### Problem details
Where the data below has the string "front", return the whole line.

### Data supplied
::::::::

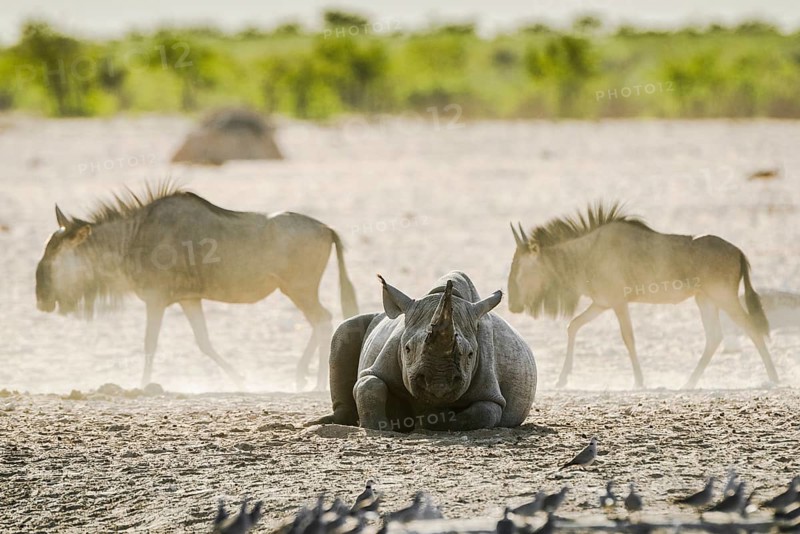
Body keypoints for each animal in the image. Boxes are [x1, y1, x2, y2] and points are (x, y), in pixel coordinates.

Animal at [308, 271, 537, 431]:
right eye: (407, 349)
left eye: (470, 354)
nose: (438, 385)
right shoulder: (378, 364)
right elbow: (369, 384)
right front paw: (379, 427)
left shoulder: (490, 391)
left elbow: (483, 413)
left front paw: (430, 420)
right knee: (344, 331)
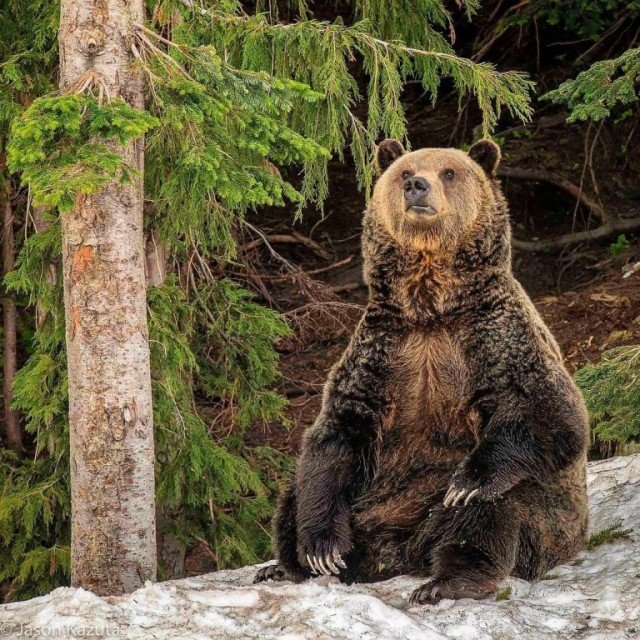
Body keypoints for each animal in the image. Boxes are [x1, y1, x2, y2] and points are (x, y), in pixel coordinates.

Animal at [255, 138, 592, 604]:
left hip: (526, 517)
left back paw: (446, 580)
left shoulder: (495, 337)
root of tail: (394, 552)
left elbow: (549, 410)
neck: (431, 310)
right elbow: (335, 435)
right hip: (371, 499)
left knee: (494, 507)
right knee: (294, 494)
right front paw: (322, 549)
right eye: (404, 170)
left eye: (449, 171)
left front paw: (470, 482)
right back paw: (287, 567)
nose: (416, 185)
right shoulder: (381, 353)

::::::::

### Task result
right front paw: (379, 427)
left front paw: (430, 420)
right front paw: (322, 549)
left front paw: (470, 482)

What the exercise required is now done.